• Question: How does our food turn into poo?

    Asked by emmagrace to Dalya, Derek, Sarah, Tim, Tom on 18 Jun 2011.
    • Photo: Dalya Soond

      Dalya Soond answered on 17 Jun 2011:


      Poo looks like poo, I think, because of it’s shape, smell and colour.

      It forms log-like shapes when food gets compacted down by the muscle contractions in the intestines, which are also used to push the food along the digestive track.

      It turns brown because there are pigments (colour chemicals) in bile, which is material produced by the gall bladder that breaks down fats in your food.

      It smells because the bacteria in your stomach break down food containing cellulose (vegetables and fruits) and one of the by-products of this is a smelly gas.

    • Photo: Tim Millar

      Tim Millar answered on 17 Jun 2011:


      We chew it and add enzymes and digest it with acid. Then all the good bits are taken out and the fibre, some water and cells of the gut including bacteria are formed into the poo. if we don’t drink enough water, its dry and hard and not easy to “get rid of”. If we have stomach bug, we don’t take enough water out of it and it gets a bit “sloppy”. Hopefully, its usually somewhere inbetween!

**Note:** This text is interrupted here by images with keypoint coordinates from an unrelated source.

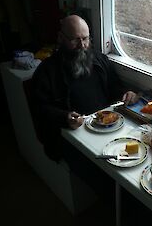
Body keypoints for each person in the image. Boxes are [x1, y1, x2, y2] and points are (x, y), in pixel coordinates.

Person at [32, 14, 138, 162]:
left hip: (108, 127)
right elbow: (40, 108)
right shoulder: (46, 71)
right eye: (75, 39)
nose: (82, 45)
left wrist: (126, 93)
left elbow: (115, 86)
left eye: (85, 39)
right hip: (73, 135)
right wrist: (64, 117)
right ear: (61, 38)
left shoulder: (99, 60)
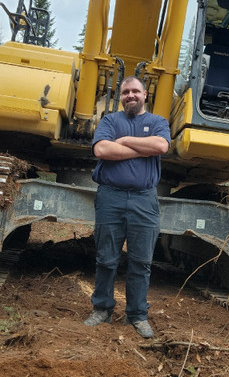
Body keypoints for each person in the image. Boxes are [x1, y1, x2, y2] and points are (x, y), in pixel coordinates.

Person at [83, 76, 170, 339]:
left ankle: (137, 315)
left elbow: (161, 146)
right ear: (120, 96)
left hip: (144, 199)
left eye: (135, 91)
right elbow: (101, 150)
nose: (130, 95)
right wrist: (142, 148)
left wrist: (122, 142)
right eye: (125, 92)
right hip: (111, 196)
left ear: (145, 95)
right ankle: (102, 309)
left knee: (141, 261)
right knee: (106, 258)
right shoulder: (110, 120)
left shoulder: (158, 122)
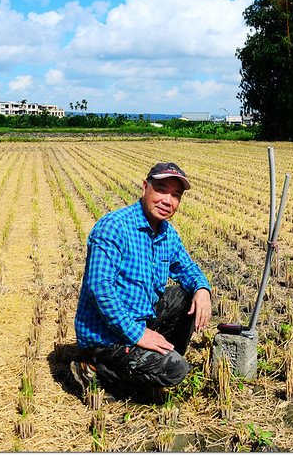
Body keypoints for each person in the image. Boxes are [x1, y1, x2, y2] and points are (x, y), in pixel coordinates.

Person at [71, 162, 212, 400]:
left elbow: (187, 268)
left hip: (140, 318)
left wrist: (202, 288)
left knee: (187, 295)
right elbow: (100, 288)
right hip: (106, 335)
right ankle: (96, 369)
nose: (168, 200)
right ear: (145, 187)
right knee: (175, 370)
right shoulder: (114, 226)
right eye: (162, 190)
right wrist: (138, 334)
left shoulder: (167, 233)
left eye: (175, 195)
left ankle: (151, 363)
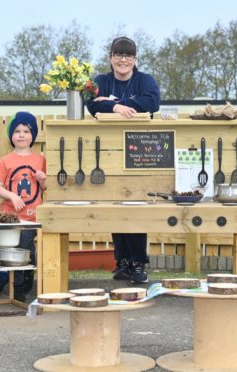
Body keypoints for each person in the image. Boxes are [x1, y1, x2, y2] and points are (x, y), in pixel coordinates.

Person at [86, 36, 160, 283]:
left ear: (135, 59)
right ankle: (123, 261)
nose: (123, 60)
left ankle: (139, 262)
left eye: (128, 55)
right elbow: (91, 105)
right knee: (115, 206)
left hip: (138, 150)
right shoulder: (101, 81)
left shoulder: (144, 80)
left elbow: (152, 103)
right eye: (118, 54)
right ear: (110, 58)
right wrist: (116, 108)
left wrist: (113, 102)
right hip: (108, 152)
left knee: (136, 206)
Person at [0, 111, 46, 303]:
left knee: (26, 250)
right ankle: (9, 285)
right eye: (17, 131)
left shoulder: (40, 160)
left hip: (32, 216)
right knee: (9, 251)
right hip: (10, 215)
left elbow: (46, 188)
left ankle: (21, 289)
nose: (21, 135)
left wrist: (43, 180)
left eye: (26, 131)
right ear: (11, 136)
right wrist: (12, 196)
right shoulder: (6, 160)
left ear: (33, 136)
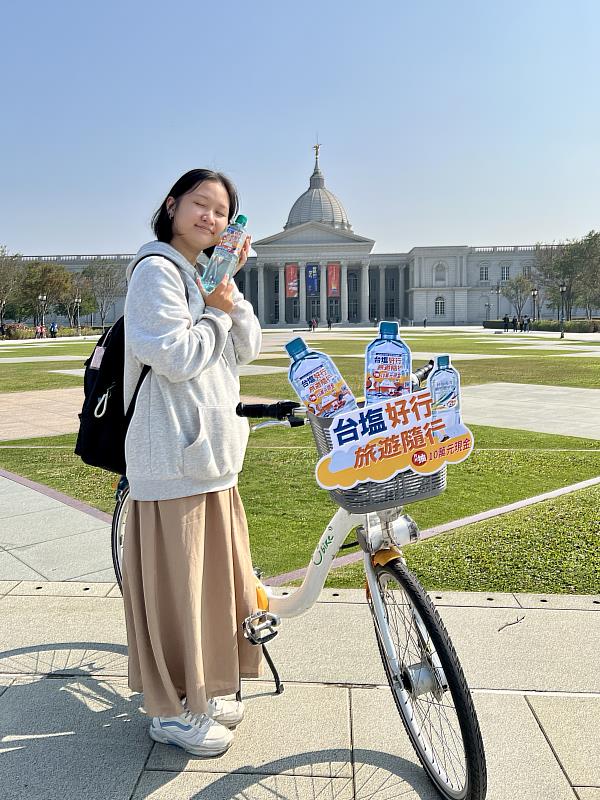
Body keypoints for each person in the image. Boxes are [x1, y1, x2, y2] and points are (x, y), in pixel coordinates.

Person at [122, 168, 262, 758]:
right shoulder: (155, 271)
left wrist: (228, 300)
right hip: (172, 457)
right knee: (180, 591)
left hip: (211, 457)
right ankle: (171, 710)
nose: (210, 217)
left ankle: (206, 688)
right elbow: (174, 357)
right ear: (172, 205)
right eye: (200, 204)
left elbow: (246, 351)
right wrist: (213, 311)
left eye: (222, 211)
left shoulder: (210, 275)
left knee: (213, 589)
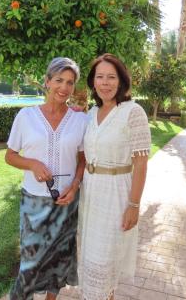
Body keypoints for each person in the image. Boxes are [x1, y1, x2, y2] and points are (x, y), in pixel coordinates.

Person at [5, 57, 87, 300]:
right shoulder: (25, 116)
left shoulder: (80, 120)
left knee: (59, 259)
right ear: (47, 81)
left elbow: (83, 160)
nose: (64, 88)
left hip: (67, 201)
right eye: (59, 80)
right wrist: (31, 163)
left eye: (70, 83)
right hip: (33, 201)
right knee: (30, 263)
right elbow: (10, 156)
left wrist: (74, 186)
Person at [78, 53, 151, 300]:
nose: (105, 83)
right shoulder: (90, 113)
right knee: (89, 258)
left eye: (111, 77)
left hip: (116, 193)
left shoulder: (133, 112)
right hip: (91, 193)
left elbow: (141, 162)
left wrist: (134, 204)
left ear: (121, 81)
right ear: (93, 81)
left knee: (105, 260)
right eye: (100, 77)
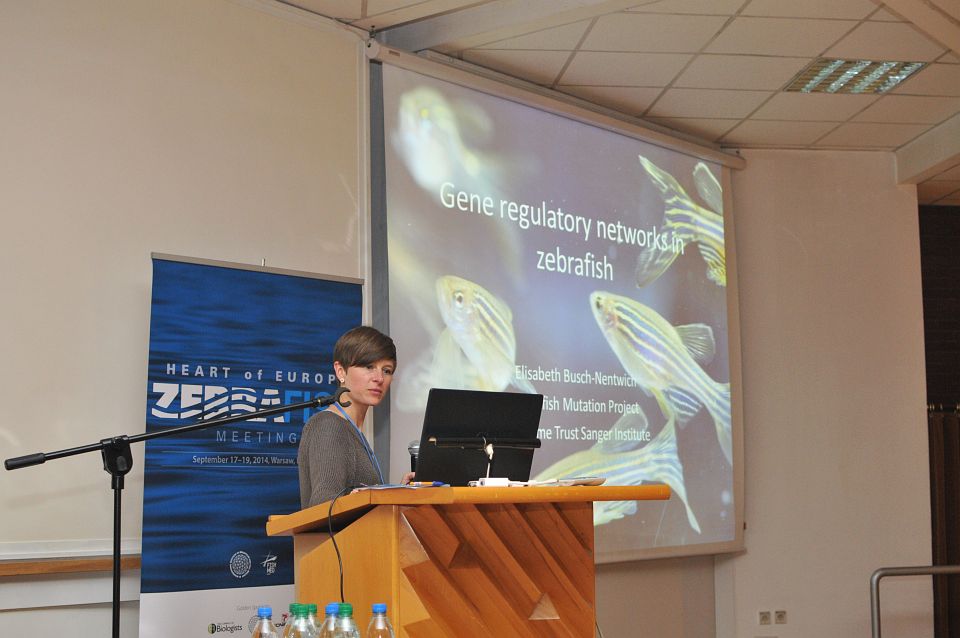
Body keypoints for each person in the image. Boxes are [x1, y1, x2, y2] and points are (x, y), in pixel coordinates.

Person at [297, 325, 406, 508]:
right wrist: (361, 499)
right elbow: (324, 504)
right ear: (341, 371)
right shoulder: (329, 425)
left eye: (386, 370)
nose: (379, 378)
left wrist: (399, 492)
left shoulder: (352, 430)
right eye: (369, 366)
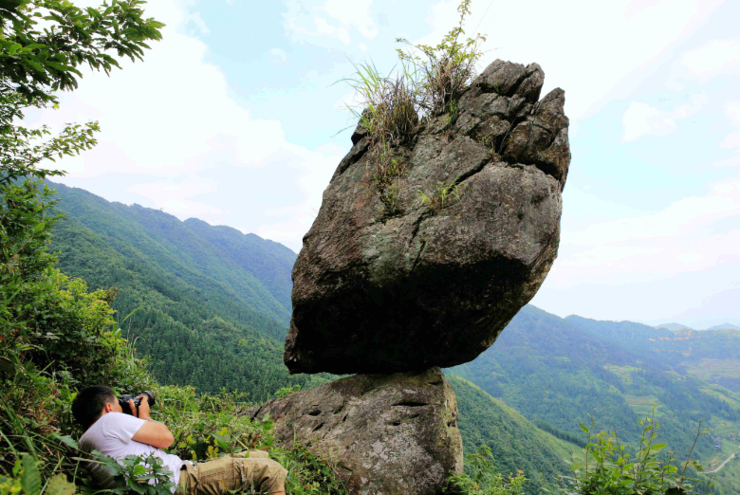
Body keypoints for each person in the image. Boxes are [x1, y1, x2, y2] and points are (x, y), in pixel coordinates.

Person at [72, 385, 287, 495]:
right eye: (118, 405)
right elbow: (166, 438)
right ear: (108, 408)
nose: (122, 408)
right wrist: (144, 415)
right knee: (272, 470)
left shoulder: (86, 443)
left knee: (260, 455)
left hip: (177, 475)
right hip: (181, 482)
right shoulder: (109, 421)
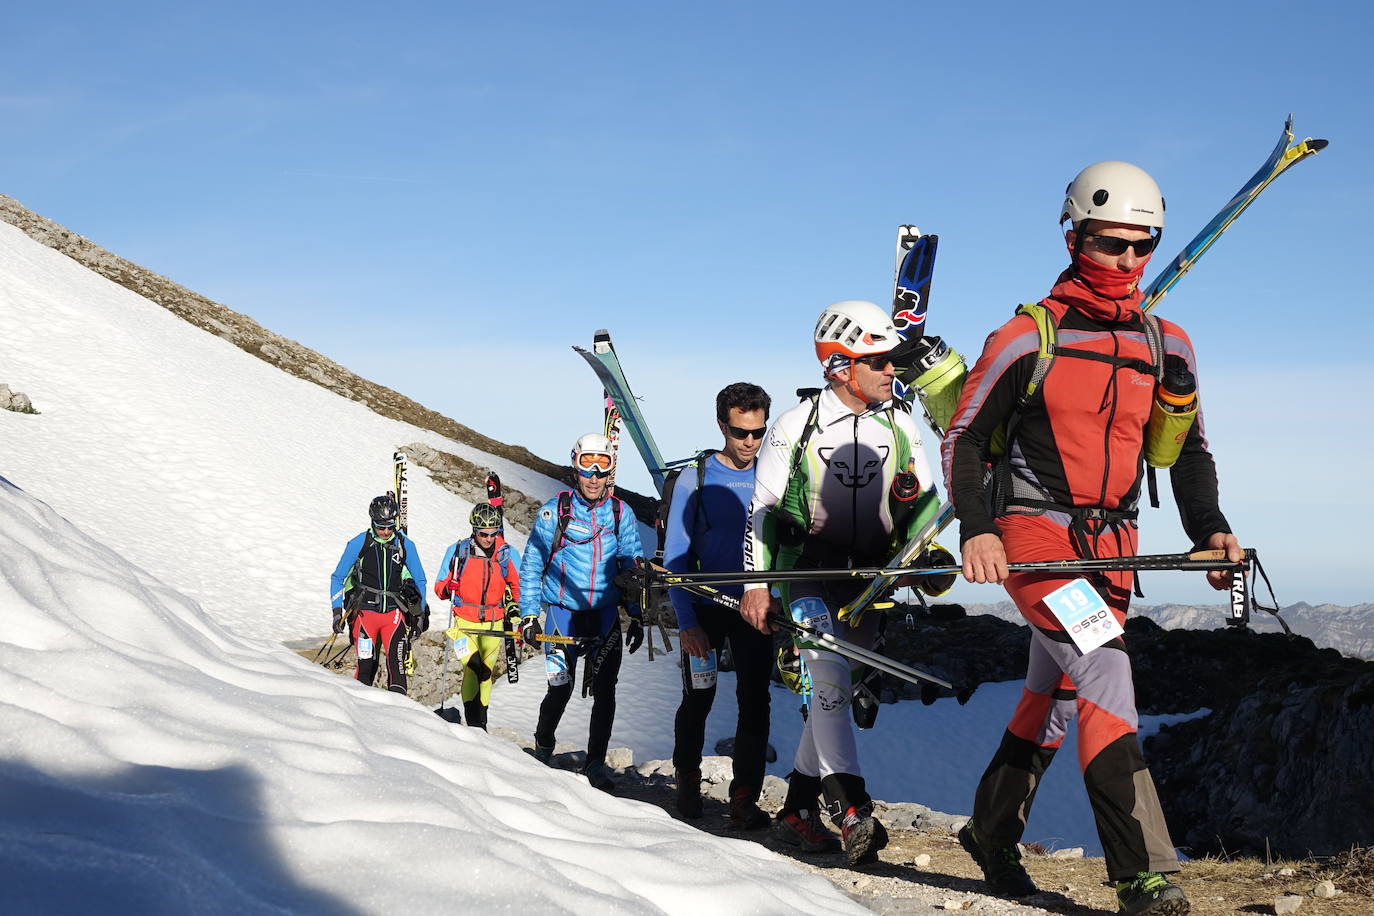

    • Photo: Derek McKay-Bukowski

      Derek McKay-Bukowski answered on 17 Jun 2011:


      ( These sorts of questions are yet another good reason for studying physics instead of biology! )

      *shudder*

    • Photo: Tom Crick

      Tom Crick answered on 18 Jun 2011:


      Because we have extracted all of the nutrients and water from our food, so we have to excrete the waste products somehow…this is poo or faeces.

      (the word faeces is the plural of the Latin word fæx meaning “dregs”!)